You do mention a move to a new Oracle version. This behaviour should be documented in the Summary of Changes, or similar, section of the documentation. If you cannot find reference to it, contact Oracle and find out what is going on.
If you are not using Pro*COBOL, you may be able to emulate the effect of VARYING.
EXEC SQL BEGIN DECLARE SECTION END-EXEC.
01 USERNAME.
05 USERNAME-LEN BINARY PIC 9(4).
05 USERNAME-VALUE PIC X(10).
01 PASSWD.
05 PASSWD-LEN BINARY PIC 9(4).
05 PASSWD-VALUE PIC X(10).
END-EXEC.
Then:
LOGON.
MOVE "SCOTT" TO USERNAME-VALUE.
MOVE 5 TO USERNAME-LEN.
MOVE "TIGER" TO PASSWD-VALUE.
MOVE 5 TO PASSWD-LEN.
EXEC SQL WHENEVER SQLERROR GOTO LOGON-ERROR END-EXEC.
EXEC SQL
CONNECT :USERNAME IDENTIFIED BY :PASSWD
END-EXEC.
You may have to try:
01 USERNAME.
05 USERNAME-LEN BINARY PIC 9(4).
05 USERNAME-VALUE.
10 FILLER OCCURS 1 TO 10 TIMES
DEPENDING ON USERNAME-LEN.
15 FILLER PIC X.
01 PASSWD.
05 PASSWD-LEN BINARY PIC 9(4).
05 PASSWD-VALUE.
10 FILLER OCCURS 1 TO 10 TIMES
DEPENDING ON PASSWD-LEN.
15 FILLER PIC X.
END-EXEC.
If getting nowhere with suggestion, you need to supply more information, like OS, version of COBOL, version of Oracle, and what you have tried and what results you got with those attempts.

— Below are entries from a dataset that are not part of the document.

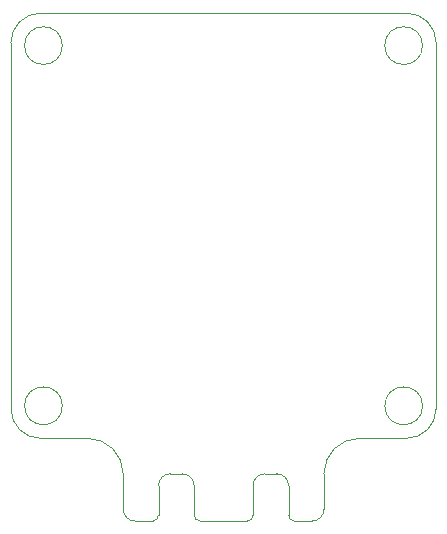
<source format=gbr>
%TF.GenerationSoftware,KiCad,Pcbnew,6.0.11-2627ca5db0~126~ubuntu22.04.1*%
%TF.CreationDate,2023-06-07T19:59:22+02:00*%
%TF.ProjectId,asac-fc-rev-b,61736163-2d66-4632-9d72-65762d622e6b,B*%
%TF.SameCoordinates,Original*%
%TF.FileFunction,Profile,NP*%
%FSLAX46Y46*%
G04 Gerber Fmt 4.6, Leading zero omitted, Abs format (unit mm)*
G04 Created by KiCad (PCBNEW 6.0.11-2627ca5db0~126~ubuntu22.04.1) date 2023-06-07 19:59:22*
%MOMM*%
%LPD*%
G01*
G04 APERTURE LIST*
%TA.AperFunction,Profile*%
%ADD10C,0.050000*%
%TD*%
G04 APERTURE END LIST*
D10*
X121580000Y-139590000D02*
G75*
G03*
X120580000Y-138590000I-1000000J0D01*
G01*
X142080000Y-102090000D02*
G75*
G03*
X139580000Y-99590000I-2500000J0D01*
G01*
X121580000Y-142090000D02*
X121580000Y-139590000D01*
X115580000Y-138590000D02*
G75*
G03*
X112580000Y-135590000I-3000000J0D01*
G01*
X112580000Y-135590000D02*
X108580000Y-135590000D01*
X118080000Y-142590000D02*
X116580000Y-142590000D01*
X120580000Y-138590000D02*
X119580000Y-138590000D01*
X110430000Y-102340000D02*
G75*
G03*
X110430000Y-102340000I-1600000J0D01*
G01*
X108580000Y-99590000D02*
X139580000Y-99590000D01*
X118580000Y-139590000D02*
X118580000Y-142090000D01*
X129580000Y-139590000D02*
X129580000Y-142090000D01*
X126080000Y-142590000D02*
G75*
G03*
X126580000Y-142090000I0J500000D01*
G01*
X115580000Y-141590000D02*
X115580000Y-138590000D01*
X127580000Y-138590000D02*
G75*
G03*
X126580000Y-139590000I0J-1000000D01*
G01*
X110430000Y-132840000D02*
G75*
G03*
X110430000Y-132840000I-1600000J0D01*
G01*
X142080000Y-102090000D02*
X142080000Y-133090000D01*
X106080000Y-133090000D02*
G75*
G03*
X108580000Y-135590000I2500000J0D01*
G01*
X139580000Y-135590000D02*
G75*
G03*
X142080000Y-133090000I0J2500000D01*
G01*
X127580000Y-138590000D02*
X128580000Y-138590000D01*
X140930000Y-102340000D02*
G75*
G03*
X140930000Y-102340000I-1600000J0D01*
G01*
X139580000Y-135590000D02*
X135580000Y-135590000D01*
X115580000Y-141590000D02*
G75*
G03*
X116580000Y-142590000I1000000J0D01*
G01*
X135580000Y-135590000D02*
G75*
G03*
X132580000Y-138590000I0J-3000000D01*
G01*
X129580000Y-139590000D02*
G75*
G03*
X128580000Y-138590000I-1000000J0D01*
G01*
X126580000Y-142090000D02*
X126580000Y-139590000D01*
X126080000Y-142590000D02*
X122080000Y-142590000D01*
X131580000Y-142590000D02*
X130080000Y-142590000D01*
X106080000Y-133090000D02*
X106080000Y-102090000D01*
X119580000Y-138590000D02*
G75*
G03*
X118580000Y-139590000I0J-1000000D01*
G01*
X118080000Y-142590000D02*
G75*
G03*
X118580000Y-142090000I0J500000D01*
G01*
X132580000Y-138590000D02*
X132580000Y-141590000D01*
X121580000Y-142090000D02*
G75*
G03*
X122080000Y-142590000I500000J0D01*
G01*
X131580000Y-142590000D02*
G75*
G03*
X132580000Y-141590000I0J1000000D01*
G01*
X129580000Y-142090000D02*
G75*
G03*
X130080000Y-142590000I500000J0D01*
G01*
X140930000Y-132840000D02*
G75*
G03*
X140930000Y-132840000I-1600000J0D01*
G01*
X108580000Y-99590000D02*
G75*
G03*
X106080000Y-102090000I0J-2500000D01*
G01*
M02*

</source>
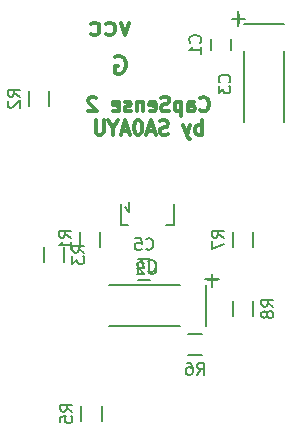
<source format=gbr>
G04 #@! TF.FileFunction,Legend,Bot*
%FSLAX46Y46*%
G04 Gerber Fmt 4.6, Leading zero omitted, Abs format (unit mm)*
G04 Created by KiCad (PCBNEW 4.0.2-4+6225~38~ubuntu14.04.1-stable) date mån 11 jul 2016 23:59:32*
%MOMM*%
G01*
G04 APERTURE LIST*
%ADD10C,0.100000*%
%ADD11C,0.300000*%
%ADD12C,0.150000*%
G04 APERTURE END LIST*
D10*
D11*
X69965143Y-44081000D02*
X70108000Y-44009571D01*
X70322286Y-44009571D01*
X70536571Y-44081000D01*
X70679429Y-44223857D01*
X70750857Y-44366714D01*
X70822286Y-44652429D01*
X70822286Y-44866714D01*
X70750857Y-45152429D01*
X70679429Y-45295286D01*
X70536571Y-45438143D01*
X70322286Y-45509571D01*
X70179429Y-45509571D01*
X69965143Y-45438143D01*
X69893714Y-45366714D01*
X69893714Y-44866714D01*
X70179429Y-44866714D01*
X77142427Y-48587571D02*
X77199570Y-48644714D01*
X77370999Y-48701857D01*
X77485285Y-48701857D01*
X77656713Y-48644714D01*
X77770999Y-48530429D01*
X77828142Y-48416143D01*
X77885285Y-48187571D01*
X77885285Y-48016143D01*
X77828142Y-47787571D01*
X77770999Y-47673286D01*
X77656713Y-47559000D01*
X77485285Y-47501857D01*
X77370999Y-47501857D01*
X77199570Y-47559000D01*
X77142427Y-47616143D01*
X76113856Y-48701857D02*
X76113856Y-48073286D01*
X76170999Y-47959000D01*
X76285285Y-47901857D01*
X76513856Y-47901857D01*
X76628142Y-47959000D01*
X76113856Y-48644714D02*
X76228142Y-48701857D01*
X76513856Y-48701857D01*
X76628142Y-48644714D01*
X76685285Y-48530429D01*
X76685285Y-48416143D01*
X76628142Y-48301857D01*
X76513856Y-48244714D01*
X76228142Y-48244714D01*
X76113856Y-48187571D01*
X75542428Y-47901857D02*
X75542428Y-49101857D01*
X75542428Y-47959000D02*
X75428142Y-47901857D01*
X75199571Y-47901857D01*
X75085285Y-47959000D01*
X75028142Y-48016143D01*
X74970999Y-48130429D01*
X74970999Y-48473286D01*
X75028142Y-48587571D01*
X75085285Y-48644714D01*
X75199571Y-48701857D01*
X75428142Y-48701857D01*
X75542428Y-48644714D01*
X74513857Y-48644714D02*
X74342428Y-48701857D01*
X74056714Y-48701857D01*
X73942428Y-48644714D01*
X73885285Y-48587571D01*
X73828142Y-48473286D01*
X73828142Y-48359000D01*
X73885285Y-48244714D01*
X73942428Y-48187571D01*
X74056714Y-48130429D01*
X74285285Y-48073286D01*
X74399571Y-48016143D01*
X74456714Y-47959000D01*
X74513857Y-47844714D01*
X74513857Y-47730429D01*
X74456714Y-47616143D01*
X74399571Y-47559000D01*
X74285285Y-47501857D01*
X73999571Y-47501857D01*
X73828142Y-47559000D01*
X72856714Y-48644714D02*
X72971000Y-48701857D01*
X73199571Y-48701857D01*
X73313857Y-48644714D01*
X73371000Y-48530429D01*
X73371000Y-48073286D01*
X73313857Y-47959000D01*
X73199571Y-47901857D01*
X72971000Y-47901857D01*
X72856714Y-47959000D01*
X72799571Y-48073286D01*
X72799571Y-48187571D01*
X73371000Y-48301857D01*
X72285286Y-47901857D02*
X72285286Y-48701857D01*
X72285286Y-48016143D02*
X72228143Y-47959000D01*
X72113857Y-47901857D01*
X71942429Y-47901857D01*
X71828143Y-47959000D01*
X71771000Y-48073286D01*
X71771000Y-48701857D01*
X71256715Y-48644714D02*
X71142429Y-48701857D01*
X70913857Y-48701857D01*
X70799572Y-48644714D01*
X70742429Y-48530429D01*
X70742429Y-48473286D01*
X70799572Y-48359000D01*
X70913857Y-48301857D01*
X71085286Y-48301857D01*
X71199572Y-48244714D01*
X71256715Y-48130429D01*
X71256715Y-48073286D01*
X71199572Y-47959000D01*
X71085286Y-47901857D01*
X70913857Y-47901857D01*
X70799572Y-47959000D01*
X69771000Y-48644714D02*
X69885286Y-48701857D01*
X70113857Y-48701857D01*
X70228143Y-48644714D01*
X70285286Y-48530429D01*
X70285286Y-48073286D01*
X70228143Y-47959000D01*
X70113857Y-47901857D01*
X69885286Y-47901857D01*
X69771000Y-47959000D01*
X69713857Y-48073286D01*
X69713857Y-48187571D01*
X70285286Y-48301857D01*
X68342429Y-47616143D02*
X68285286Y-47559000D01*
X68171000Y-47501857D01*
X67885286Y-47501857D01*
X67771000Y-47559000D01*
X67713857Y-47616143D01*
X67656714Y-47730429D01*
X67656714Y-47844714D01*
X67713857Y-48016143D01*
X68399571Y-48701857D01*
X67656714Y-48701857D01*
X77256714Y-50681857D02*
X77256714Y-49481857D01*
X77256714Y-49939000D02*
X77142428Y-49881857D01*
X76913857Y-49881857D01*
X76799571Y-49939000D01*
X76742428Y-49996143D01*
X76685285Y-50110429D01*
X76685285Y-50453286D01*
X76742428Y-50567571D01*
X76799571Y-50624714D01*
X76913857Y-50681857D01*
X77142428Y-50681857D01*
X77256714Y-50624714D01*
X76285285Y-49881857D02*
X75999571Y-50681857D01*
X75713857Y-49881857D02*
X75999571Y-50681857D01*
X76113857Y-50967571D01*
X76171000Y-51024714D01*
X76285285Y-51081857D01*
X74399571Y-50624714D02*
X74228142Y-50681857D01*
X73942428Y-50681857D01*
X73828142Y-50624714D01*
X73770999Y-50567571D01*
X73713856Y-50453286D01*
X73713856Y-50339000D01*
X73770999Y-50224714D01*
X73828142Y-50167571D01*
X73942428Y-50110429D01*
X74170999Y-50053286D01*
X74285285Y-49996143D01*
X74342428Y-49939000D01*
X74399571Y-49824714D01*
X74399571Y-49710429D01*
X74342428Y-49596143D01*
X74285285Y-49539000D01*
X74170999Y-49481857D01*
X73885285Y-49481857D01*
X73713856Y-49539000D01*
X73256714Y-50339000D02*
X72685285Y-50339000D01*
X73370999Y-50681857D02*
X72970999Y-49481857D01*
X72570999Y-50681857D01*
X71942428Y-49481857D02*
X71828143Y-49481857D01*
X71713857Y-49539000D01*
X71656714Y-49596143D01*
X71599571Y-49710429D01*
X71542428Y-49939000D01*
X71542428Y-50224714D01*
X71599571Y-50453286D01*
X71656714Y-50567571D01*
X71713857Y-50624714D01*
X71828143Y-50681857D01*
X71942428Y-50681857D01*
X72056714Y-50624714D01*
X72113857Y-50567571D01*
X72171000Y-50453286D01*
X72228143Y-50224714D01*
X72228143Y-49939000D01*
X72171000Y-49710429D01*
X72113857Y-49596143D01*
X72056714Y-49539000D01*
X71942428Y-49481857D01*
X71085286Y-50339000D02*
X70513857Y-50339000D01*
X71199571Y-50681857D02*
X70799571Y-49481857D01*
X70399571Y-50681857D01*
X69771000Y-50110429D02*
X69771000Y-50681857D01*
X70171000Y-49481857D02*
X69771000Y-50110429D01*
X69371000Y-49481857D01*
X68971001Y-49481857D02*
X68971001Y-50453286D01*
X68913858Y-50567571D01*
X68856715Y-50624714D01*
X68742429Y-50681857D01*
X68513858Y-50681857D01*
X68399572Y-50624714D01*
X68342429Y-50567571D01*
X68285286Y-50453286D01*
X68285286Y-49481857D01*
X71111856Y-41207571D02*
X70754713Y-42207571D01*
X70397571Y-41207571D01*
X69183285Y-42136143D02*
X69326142Y-42207571D01*
X69611856Y-42207571D01*
X69754714Y-42136143D01*
X69826142Y-42064714D01*
X69897571Y-41921857D01*
X69897571Y-41493286D01*
X69826142Y-41350429D01*
X69754714Y-41279000D01*
X69611856Y-41207571D01*
X69326142Y-41207571D01*
X69183285Y-41279000D01*
X67897571Y-42136143D02*
X68040428Y-42207571D01*
X68326142Y-42207571D01*
X68469000Y-42136143D01*
X68540428Y-42064714D01*
X68611857Y-41921857D01*
X68611857Y-41493286D01*
X68540428Y-41350429D01*
X68469000Y-41279000D01*
X68326142Y-41207571D01*
X68040428Y-41207571D01*
X67897571Y-41279000D01*
D12*
X78017000Y-43553000D02*
X78017000Y-42553000D01*
X79717000Y-42553000D02*
X79717000Y-43553000D01*
X80850740Y-41358820D02*
X84249260Y-41358820D01*
X84249260Y-49608740D02*
X84249260Y-43609260D01*
X80850740Y-49608740D02*
X80850740Y-43609260D01*
X79847440Y-40855900D02*
X80947260Y-40855900D01*
X80347820Y-40256460D02*
X80347820Y-41455340D01*
X77640180Y-63451740D02*
X77640180Y-66850260D01*
X69390260Y-66850260D02*
X75389740Y-66850260D01*
X69390260Y-63451740D02*
X75389740Y-63451740D01*
X78143100Y-62448440D02*
X78143100Y-63548260D01*
X78742540Y-62948820D02*
X77543660Y-62948820D01*
X71890000Y-61253000D02*
X72890000Y-61253000D01*
X72890000Y-62953000D02*
X71890000Y-62953000D01*
X70744080Y-56822340D02*
X70993000Y-57122060D01*
X70993000Y-57122060D02*
X71094600Y-57271920D01*
X71094600Y-57271920D02*
X71094600Y-56423560D01*
X70393560Y-58323480D02*
X70393560Y-56522620D01*
X70393560Y-58323480D02*
X71043800Y-58323480D01*
X74894440Y-58323480D02*
X74894440Y-56522620D01*
X74894440Y-58323480D02*
X74244200Y-58323480D01*
X68693000Y-60163000D02*
X68693000Y-58963000D01*
X66943000Y-58963000D02*
X66943000Y-60163000D01*
X64375000Y-48225000D02*
X64375000Y-47025000D01*
X62625000Y-47025000D02*
X62625000Y-48225000D01*
X63895000Y-60233000D02*
X63895000Y-61433000D01*
X65645000Y-61433000D02*
X65645000Y-60233000D01*
X68820000Y-74895000D02*
X68820000Y-73695000D01*
X67070000Y-73695000D02*
X67070000Y-74895000D01*
X77308000Y-67578000D02*
X76108000Y-67578000D01*
X76108000Y-69328000D02*
X77308000Y-69328000D01*
X81647000Y-60163000D02*
X81647000Y-58963000D01*
X79897000Y-58963000D02*
X79897000Y-60163000D01*
X79897000Y-64805000D02*
X79897000Y-66005000D01*
X81647000Y-66005000D02*
X81647000Y-64805000D01*
X77124143Y-42886334D02*
X77171762Y-42838715D01*
X77219381Y-42695858D01*
X77219381Y-42600620D01*
X77171762Y-42457762D01*
X77076524Y-42362524D01*
X76981286Y-42314905D01*
X76790810Y-42267286D01*
X76647952Y-42267286D01*
X76457476Y-42314905D01*
X76362238Y-42362524D01*
X76267000Y-42457762D01*
X76219381Y-42600620D01*
X76219381Y-42695858D01*
X76267000Y-42838715D01*
X76314619Y-42886334D01*
X77219381Y-43838715D02*
X77219381Y-43267286D01*
X77219381Y-43553000D02*
X76219381Y-43553000D01*
X76362238Y-43457762D01*
X76457476Y-43362524D01*
X76505095Y-43267286D01*
X79607683Y-46241674D02*
X79655302Y-46194055D01*
X79702921Y-46051198D01*
X79702921Y-45955960D01*
X79655302Y-45813102D01*
X79560064Y-45717864D01*
X79464826Y-45670245D01*
X79274350Y-45622626D01*
X79131492Y-45622626D01*
X78941016Y-45670245D01*
X78845778Y-45717864D01*
X78750540Y-45813102D01*
X78702921Y-45955960D01*
X78702921Y-46051198D01*
X78750540Y-46194055D01*
X78798159Y-46241674D01*
X78702921Y-46575007D02*
X78702921Y-47194055D01*
X79083873Y-46860721D01*
X79083873Y-47003579D01*
X79131492Y-47098817D01*
X79179111Y-47146436D01*
X79274350Y-47194055D01*
X79512445Y-47194055D01*
X79607683Y-47146436D01*
X79655302Y-47098817D01*
X79702921Y-47003579D01*
X79702921Y-46717864D01*
X79655302Y-46622626D01*
X79607683Y-46575007D01*
X80421789Y-40477488D02*
X80421789Y-41239393D01*
X80802741Y-40858441D02*
X80040836Y-40858441D01*
X72757326Y-62208683D02*
X72804945Y-62256302D01*
X72947802Y-62303921D01*
X73043040Y-62303921D01*
X73185898Y-62256302D01*
X73281136Y-62161064D01*
X73328755Y-62065826D01*
X73376374Y-61875350D01*
X73376374Y-61732492D01*
X73328755Y-61542016D01*
X73281136Y-61446778D01*
X73185898Y-61351540D01*
X73043040Y-61303921D01*
X72947802Y-61303921D01*
X72804945Y-61351540D01*
X72757326Y-61399159D01*
X71900183Y-61637254D02*
X71900183Y-62303921D01*
X72138279Y-61256302D02*
X72376374Y-61970588D01*
X71757326Y-61970588D01*
X78521512Y-63022789D02*
X77759607Y-63022789D01*
X78140559Y-63403741D02*
X78140559Y-62641836D01*
X72556666Y-60360143D02*
X72604285Y-60407762D01*
X72747142Y-60455381D01*
X72842380Y-60455381D01*
X72985238Y-60407762D01*
X73080476Y-60312524D01*
X73128095Y-60217286D01*
X73175714Y-60026810D01*
X73175714Y-59883952D01*
X73128095Y-59693476D01*
X73080476Y-59598238D01*
X72985238Y-59503000D01*
X72842380Y-59455381D01*
X72747142Y-59455381D01*
X72604285Y-59503000D01*
X72556666Y-59550619D01*
X71651904Y-59455381D02*
X72128095Y-59455381D01*
X72175714Y-59931571D01*
X72128095Y-59883952D01*
X72032857Y-59836333D01*
X71794761Y-59836333D01*
X71699523Y-59883952D01*
X71651904Y-59931571D01*
X71604285Y-60026810D01*
X71604285Y-60264905D01*
X71651904Y-60360143D01*
X71699523Y-60407762D01*
X71794761Y-60455381D01*
X72032857Y-60455381D01*
X72128095Y-60407762D01*
X72175714Y-60360143D01*
X73355105Y-61476641D02*
X73355105Y-62286165D01*
X73307486Y-62381403D01*
X73259867Y-62429022D01*
X73164629Y-62476641D01*
X72974152Y-62476641D01*
X72878914Y-62429022D01*
X72831295Y-62381403D01*
X72783676Y-62286165D01*
X72783676Y-61476641D01*
X72355105Y-61571879D02*
X72307486Y-61524260D01*
X72212248Y-61476641D01*
X71974152Y-61476641D01*
X71878914Y-61524260D01*
X71831295Y-61571879D01*
X71783676Y-61667117D01*
X71783676Y-61762355D01*
X71831295Y-61905212D01*
X72402724Y-62476641D01*
X71783676Y-62476641D01*
X66170381Y-59396334D02*
X65694190Y-59063000D01*
X66170381Y-58824905D02*
X65170381Y-58824905D01*
X65170381Y-59205858D01*
X65218000Y-59301096D01*
X65265619Y-59348715D01*
X65360857Y-59396334D01*
X65503714Y-59396334D01*
X65598952Y-59348715D01*
X65646571Y-59301096D01*
X65694190Y-59205858D01*
X65694190Y-58824905D01*
X66170381Y-60348715D02*
X66170381Y-59777286D01*
X66170381Y-60063000D02*
X65170381Y-60063000D01*
X65313238Y-59967762D01*
X65408476Y-59872524D01*
X65456095Y-59777286D01*
X61852381Y-47458334D02*
X61376190Y-47125000D01*
X61852381Y-46886905D02*
X60852381Y-46886905D01*
X60852381Y-47267858D01*
X60900000Y-47363096D01*
X60947619Y-47410715D01*
X61042857Y-47458334D01*
X61185714Y-47458334D01*
X61280952Y-47410715D01*
X61328571Y-47363096D01*
X61376190Y-47267858D01*
X61376190Y-46886905D01*
X60947619Y-47839286D02*
X60900000Y-47886905D01*
X60852381Y-47982143D01*
X60852381Y-48220239D01*
X60900000Y-48315477D01*
X60947619Y-48363096D01*
X61042857Y-48410715D01*
X61138095Y-48410715D01*
X61280952Y-48363096D01*
X61852381Y-47791667D01*
X61852381Y-48410715D01*
X67322381Y-60666334D02*
X66846190Y-60333000D01*
X67322381Y-60094905D02*
X66322381Y-60094905D01*
X66322381Y-60475858D01*
X66370000Y-60571096D01*
X66417619Y-60618715D01*
X66512857Y-60666334D01*
X66655714Y-60666334D01*
X66750952Y-60618715D01*
X66798571Y-60571096D01*
X66846190Y-60475858D01*
X66846190Y-60094905D01*
X66322381Y-60999667D02*
X66322381Y-61618715D01*
X66703333Y-61285381D01*
X66703333Y-61428239D01*
X66750952Y-61523477D01*
X66798571Y-61571096D01*
X66893810Y-61618715D01*
X67131905Y-61618715D01*
X67227143Y-61571096D01*
X67274762Y-61523477D01*
X67322381Y-61428239D01*
X67322381Y-61142524D01*
X67274762Y-61047286D01*
X67227143Y-60999667D01*
X66297381Y-74128334D02*
X65821190Y-73795000D01*
X66297381Y-73556905D02*
X65297381Y-73556905D01*
X65297381Y-73937858D01*
X65345000Y-74033096D01*
X65392619Y-74080715D01*
X65487857Y-74128334D01*
X65630714Y-74128334D01*
X65725952Y-74080715D01*
X65773571Y-74033096D01*
X65821190Y-73937858D01*
X65821190Y-73556905D01*
X65297381Y-75033096D02*
X65297381Y-74556905D01*
X65773571Y-74509286D01*
X65725952Y-74556905D01*
X65678333Y-74652143D01*
X65678333Y-74890239D01*
X65725952Y-74985477D01*
X65773571Y-75033096D01*
X65868810Y-75080715D01*
X66106905Y-75080715D01*
X66202143Y-75033096D01*
X66249762Y-74985477D01*
X66297381Y-74890239D01*
X66297381Y-74652143D01*
X66249762Y-74556905D01*
X66202143Y-74509286D01*
X76874666Y-71005381D02*
X77208000Y-70529190D01*
X77446095Y-71005381D02*
X77446095Y-70005381D01*
X77065142Y-70005381D01*
X76969904Y-70053000D01*
X76922285Y-70100619D01*
X76874666Y-70195857D01*
X76874666Y-70338714D01*
X76922285Y-70433952D01*
X76969904Y-70481571D01*
X77065142Y-70529190D01*
X77446095Y-70529190D01*
X76017523Y-70005381D02*
X76208000Y-70005381D01*
X76303238Y-70053000D01*
X76350857Y-70100619D01*
X76446095Y-70243476D01*
X76493714Y-70433952D01*
X76493714Y-70814905D01*
X76446095Y-70910143D01*
X76398476Y-70957762D01*
X76303238Y-71005381D01*
X76112761Y-71005381D01*
X76017523Y-70957762D01*
X75969904Y-70910143D01*
X75922285Y-70814905D01*
X75922285Y-70576810D01*
X75969904Y-70481571D01*
X76017523Y-70433952D01*
X76112761Y-70386333D01*
X76303238Y-70386333D01*
X76398476Y-70433952D01*
X76446095Y-70481571D01*
X76493714Y-70576810D01*
X79124381Y-59396334D02*
X78648190Y-59063000D01*
X79124381Y-58824905D02*
X78124381Y-58824905D01*
X78124381Y-59205858D01*
X78172000Y-59301096D01*
X78219619Y-59348715D01*
X78314857Y-59396334D01*
X78457714Y-59396334D01*
X78552952Y-59348715D01*
X78600571Y-59301096D01*
X78648190Y-59205858D01*
X78648190Y-58824905D01*
X78124381Y-59729667D02*
X78124381Y-60396334D01*
X79124381Y-59967762D01*
X83324381Y-65238334D02*
X82848190Y-64905000D01*
X83324381Y-64666905D02*
X82324381Y-64666905D01*
X82324381Y-65047858D01*
X82372000Y-65143096D01*
X82419619Y-65190715D01*
X82514857Y-65238334D01*
X82657714Y-65238334D01*
X82752952Y-65190715D01*
X82800571Y-65143096D01*
X82848190Y-65047858D01*
X82848190Y-64666905D01*
X82752952Y-65809762D02*
X82705333Y-65714524D01*
X82657714Y-65666905D01*
X82562476Y-65619286D01*
X82514857Y-65619286D01*
X82419619Y-65666905D01*
X82372000Y-65714524D01*
X82324381Y-65809762D01*
X82324381Y-66000239D01*
X82372000Y-66095477D01*
X82419619Y-66143096D01*
X82514857Y-66190715D01*
X82562476Y-66190715D01*
X82657714Y-66143096D01*
X82705333Y-66095477D01*
X82752952Y-66000239D01*
X82752952Y-65809762D01*
X82800571Y-65714524D01*
X82848190Y-65666905D01*
X82943429Y-65619286D01*
X83133905Y-65619286D01*
X83229143Y-65666905D01*
X83276762Y-65714524D01*
X83324381Y-65809762D01*
X83324381Y-66000239D01*
X83276762Y-66095477D01*
X83229143Y-66143096D01*
X83133905Y-66190715D01*
X82943429Y-66190715D01*
X82848190Y-66143096D01*
X82800571Y-66095477D01*
X82752952Y-66000239D01*
M02*

</source>
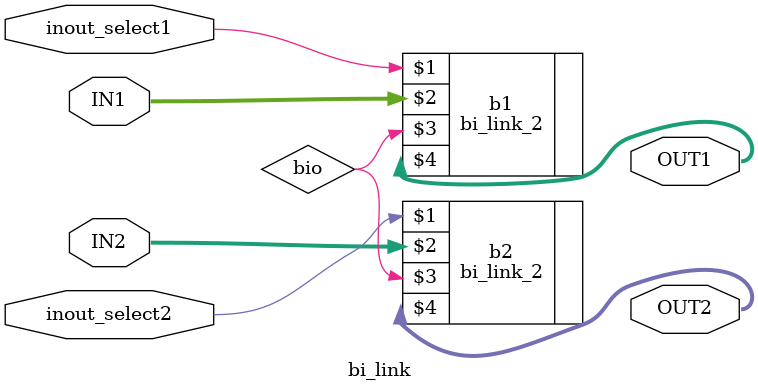
<source format=sv>
`include "bi_link_1.sv"
`include "bi_link_2.sv"
module bi_link(
            input logic inout_select1,
			input logic inout_select2,
            input logic [31:0] IN1,	  
            output logic [31:0] OUT1,
			input logic [31:0] IN2,
            output logic [31:0] OUT2
              );
			  
	bi_link_2 b1(inout_select1,
              IN1,
	          bio,		  
              OUT1);
	bi_link_2 b2(inout_select2,
              IN2,
	          bio,		  
              OUT2);
    
endmodule
</source>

Have you tried using reference modification to adjust the length of the username/password on the connect request?
I am not an Oracle kind-of-guy, but something like this might work:
22 EXEC SQL
23 CONNECT :USERNAME(1:UNAMELEN) IDENTIFIED BY :PASSWD(1:PSSWDLEN) USING :DBSTRING
24 END-EXEC.
where the UNAMELEN and PSSWDLEN are numeric variables (e.g. PIC S9(4) BINARY) containing the actual lengths of the user name and password.
Determining the values for UNAMELEN and PSSWDLEN can be done using the INSPECT verb something like this:
INSPECT PASSWD TALLYING PSSWDLEN FOR ALL SPACE
COMPUTE PSSWDLEN = LENGTH OF PASSWD - PSSWDLEN
This will work provided that passwords and user names do not contain internal blank spaces. If they do you will have to compute the actual lengths differently.